Scan the listing below for "Ritual", then report every line that has it.

▸ Data to use

++++++++++++++++++++

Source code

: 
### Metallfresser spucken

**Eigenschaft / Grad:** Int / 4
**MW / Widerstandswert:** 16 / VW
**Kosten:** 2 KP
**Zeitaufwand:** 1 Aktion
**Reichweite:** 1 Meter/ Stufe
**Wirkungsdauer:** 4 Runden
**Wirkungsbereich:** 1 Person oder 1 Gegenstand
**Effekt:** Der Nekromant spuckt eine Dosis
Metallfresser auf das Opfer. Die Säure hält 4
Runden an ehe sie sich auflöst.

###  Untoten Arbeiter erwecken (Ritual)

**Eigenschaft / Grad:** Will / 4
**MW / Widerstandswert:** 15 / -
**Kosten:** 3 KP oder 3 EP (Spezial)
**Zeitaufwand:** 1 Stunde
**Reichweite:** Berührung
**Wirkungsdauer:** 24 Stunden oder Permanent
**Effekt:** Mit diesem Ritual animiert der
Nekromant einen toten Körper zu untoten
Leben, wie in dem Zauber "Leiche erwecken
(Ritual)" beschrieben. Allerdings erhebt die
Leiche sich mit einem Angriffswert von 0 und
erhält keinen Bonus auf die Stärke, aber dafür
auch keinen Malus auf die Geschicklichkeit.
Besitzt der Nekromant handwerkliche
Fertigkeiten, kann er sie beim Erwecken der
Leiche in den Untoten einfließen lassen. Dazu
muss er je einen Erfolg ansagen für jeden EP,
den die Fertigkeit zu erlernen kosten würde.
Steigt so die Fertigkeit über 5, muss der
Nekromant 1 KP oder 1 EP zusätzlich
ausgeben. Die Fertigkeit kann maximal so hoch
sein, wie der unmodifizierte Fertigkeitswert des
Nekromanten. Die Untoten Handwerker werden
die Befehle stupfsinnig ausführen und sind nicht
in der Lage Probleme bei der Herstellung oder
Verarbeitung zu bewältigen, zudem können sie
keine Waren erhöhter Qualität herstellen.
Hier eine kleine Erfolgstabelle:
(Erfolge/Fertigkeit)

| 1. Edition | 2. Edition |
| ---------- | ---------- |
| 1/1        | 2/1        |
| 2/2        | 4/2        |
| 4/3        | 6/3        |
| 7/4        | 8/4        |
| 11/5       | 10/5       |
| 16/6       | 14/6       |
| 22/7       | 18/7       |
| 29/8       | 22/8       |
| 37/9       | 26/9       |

++++++++++++++++++++

▸ Finished task
###  Untoten Arbeiter erwecken (Ritual)
**Effekt:** Mit diesem Ritual animiert der
(Ritual)" beschrieben. Allerdings erhebt die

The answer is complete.